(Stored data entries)
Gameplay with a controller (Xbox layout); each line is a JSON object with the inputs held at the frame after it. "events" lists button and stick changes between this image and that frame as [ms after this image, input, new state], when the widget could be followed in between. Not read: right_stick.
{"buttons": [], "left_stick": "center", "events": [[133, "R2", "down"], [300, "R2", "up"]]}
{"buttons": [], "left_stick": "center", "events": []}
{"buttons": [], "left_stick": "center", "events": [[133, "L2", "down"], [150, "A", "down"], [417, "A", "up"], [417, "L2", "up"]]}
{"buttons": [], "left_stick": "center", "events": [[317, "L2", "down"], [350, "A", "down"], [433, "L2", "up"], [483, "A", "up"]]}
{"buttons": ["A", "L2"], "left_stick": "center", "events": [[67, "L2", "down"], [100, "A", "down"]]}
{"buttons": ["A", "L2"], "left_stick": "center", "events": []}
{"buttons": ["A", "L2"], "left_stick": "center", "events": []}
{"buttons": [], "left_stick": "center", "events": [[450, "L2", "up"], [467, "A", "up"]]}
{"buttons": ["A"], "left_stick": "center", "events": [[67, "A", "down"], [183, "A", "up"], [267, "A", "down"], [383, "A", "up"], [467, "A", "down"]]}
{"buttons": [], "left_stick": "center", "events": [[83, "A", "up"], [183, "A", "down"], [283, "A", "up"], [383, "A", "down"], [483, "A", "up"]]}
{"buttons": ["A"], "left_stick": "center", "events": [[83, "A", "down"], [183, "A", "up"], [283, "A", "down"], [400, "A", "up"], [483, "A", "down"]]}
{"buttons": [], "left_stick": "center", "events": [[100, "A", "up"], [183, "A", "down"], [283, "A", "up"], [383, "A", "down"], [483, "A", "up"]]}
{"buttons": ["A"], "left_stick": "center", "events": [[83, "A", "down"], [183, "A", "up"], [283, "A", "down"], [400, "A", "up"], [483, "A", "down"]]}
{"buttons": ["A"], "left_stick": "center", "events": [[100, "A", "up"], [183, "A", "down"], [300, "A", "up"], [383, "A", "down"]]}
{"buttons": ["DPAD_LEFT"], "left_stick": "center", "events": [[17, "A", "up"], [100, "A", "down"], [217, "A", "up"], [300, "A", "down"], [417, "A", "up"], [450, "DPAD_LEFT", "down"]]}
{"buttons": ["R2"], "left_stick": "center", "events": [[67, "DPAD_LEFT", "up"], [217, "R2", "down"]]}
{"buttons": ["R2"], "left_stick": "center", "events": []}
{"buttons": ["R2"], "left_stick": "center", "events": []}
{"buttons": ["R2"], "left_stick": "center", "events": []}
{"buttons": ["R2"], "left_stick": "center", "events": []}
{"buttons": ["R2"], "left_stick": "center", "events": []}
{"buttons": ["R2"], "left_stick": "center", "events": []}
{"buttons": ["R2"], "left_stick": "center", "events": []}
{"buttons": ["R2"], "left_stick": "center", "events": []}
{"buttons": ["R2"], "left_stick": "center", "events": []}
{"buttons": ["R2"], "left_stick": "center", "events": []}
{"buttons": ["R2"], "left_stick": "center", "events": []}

## ASSIGNMENT
Using the data above, say how many lines include the word "down". Write only that number.

## WRITTEN ANSWER
12